Si tous les dieux nous abandonnent


Une région rude, des forêts, un étang, une ferme… À quelques kilomètres, un village, Valmont, une église, un médecin, un hôpital plus loin… L’hiver au début du récit, la neige qui complique la vie…
C’est à peu près tout ce que nous saurons de cet endroit isolé comme ses protagonistes.

Trois personnages racontent au présent, et en alternance, ce qui résulte de leur rencontre fortuite. Les initiatives qu’ils prennent, ainsi que leurs différentes implications et conséquences, pendant quelques mois.

Léopold, un vieil homme, veuf et désabusé, rencontre Céline, une jeune femme qui fuit, sur la route. Il la trouve, inconsciente et blessée dans la neige…

Josselin, voisin de Léopold, habite chez son frère Maurice dont la compagne est partie vivre avec un autre homme… Il a des chiens, auxquels il semble tenir. Les deux frères assez frustres, subissent leur vie, tout en essayant de profiter des quelques plaisirs offerts par le « Moonlight », seul établissement du coin.

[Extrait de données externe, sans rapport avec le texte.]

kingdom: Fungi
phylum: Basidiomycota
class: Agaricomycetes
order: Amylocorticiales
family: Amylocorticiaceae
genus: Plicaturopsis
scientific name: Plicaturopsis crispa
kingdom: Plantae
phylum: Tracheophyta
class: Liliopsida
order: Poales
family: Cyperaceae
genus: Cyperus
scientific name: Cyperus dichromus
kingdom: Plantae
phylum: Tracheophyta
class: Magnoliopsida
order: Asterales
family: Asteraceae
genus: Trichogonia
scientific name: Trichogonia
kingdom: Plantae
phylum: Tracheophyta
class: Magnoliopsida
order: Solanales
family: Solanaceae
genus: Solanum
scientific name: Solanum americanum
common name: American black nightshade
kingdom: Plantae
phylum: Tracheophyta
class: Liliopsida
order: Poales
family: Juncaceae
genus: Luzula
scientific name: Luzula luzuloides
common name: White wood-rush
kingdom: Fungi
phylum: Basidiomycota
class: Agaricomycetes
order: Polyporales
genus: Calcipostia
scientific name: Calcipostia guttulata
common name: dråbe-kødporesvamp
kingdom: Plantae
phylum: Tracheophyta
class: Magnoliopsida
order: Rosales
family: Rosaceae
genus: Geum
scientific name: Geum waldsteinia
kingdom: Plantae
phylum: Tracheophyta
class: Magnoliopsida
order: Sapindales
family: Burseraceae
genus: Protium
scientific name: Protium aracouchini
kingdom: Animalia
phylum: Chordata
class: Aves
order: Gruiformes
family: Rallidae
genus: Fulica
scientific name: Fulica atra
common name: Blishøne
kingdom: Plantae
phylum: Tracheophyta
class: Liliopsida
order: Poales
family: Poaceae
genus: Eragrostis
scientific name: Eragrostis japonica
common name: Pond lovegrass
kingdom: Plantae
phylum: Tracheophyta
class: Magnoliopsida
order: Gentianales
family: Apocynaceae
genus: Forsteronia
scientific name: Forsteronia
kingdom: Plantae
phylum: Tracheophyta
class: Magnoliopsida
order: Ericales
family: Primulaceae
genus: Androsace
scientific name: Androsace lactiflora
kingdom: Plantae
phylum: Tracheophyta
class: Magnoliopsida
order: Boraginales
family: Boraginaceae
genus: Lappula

Céline est accueillie par Léopold qui lui offre le gite et le couvert, le temps qu’elle puisse se remettre de ses blessures, les visibles, du moins…
Cette rencontre réveille force souvenirs chez Léopold. Il repense alors à Jeanne, sa femme décédée, « une marée qui ne s’arrêterait pas arrivée au bas de la dune mais qui poursuivrait son avancée en emportant tout sur son passage, noyant le pays, les hommes et les bêtes, envahissant les chemins et les forêts et ne laissant qu’un paysage dévasté.
Une ruine.
La ruine totale de ce qui avait été ma vie avec elle. »

Quelques temps plus tard, alors qu’il emmène Céline à la pêche au bord d’un lac, il est victime un malaise. Céline comprend que son état est grave. Attaque cardiaque dira le médecin. Léopold lui dit alors vouloir revoir un lieu, « Marenval », avant de mourir.
Céline réalise l’urgence de cette demande et décide de le conduire où il le souhaite...

Le rythme du récit, s’accélère. On suppose que la situation va se compliquer du fait de la présence chargée d’agressivité des deux frères. Maurice veut se venger de Céline qui a blessé son chien pour se défendre lorsqu’il s’était jeté sur elle, sur la route, et Josselin, quant à lui, nourrit toutes sortes de désirs à son égard.
Pendant le voyage, Léopold, souffrant, évoquera certains épisodes qui ont marqué sa vie. Nostalgie et regrets, culpabilité incluse.

Alors que viennent faire « les dieux » dans cette histoire ?
Car le récit qui occupe quelques mois de la vie des protagonistes, est émaillé de références au « Seigneur ». Les pensées de Josselin, par exemple, les mentionnent assez souvent : « Comme quoi le malheur des uns fait le bonheur des autres, que je me suis dit. Et j’ai remercié le Seigneur des bontés qu’il prodiguait sans compter à mon égard. »
Cependantn’ayant pas peur des contradictions, il estime également que  « Le Seigneur est pas bon, oh, ça non, il est au contraire acharné à la perte de sa créature, il est en rage de pas pouvoir s’en débarrasser et c’est pour ça qu’il la laisse agir à sa guise et qu’elle peut exercer sa vilénie et sa noirceur innommables sur ses semblables. »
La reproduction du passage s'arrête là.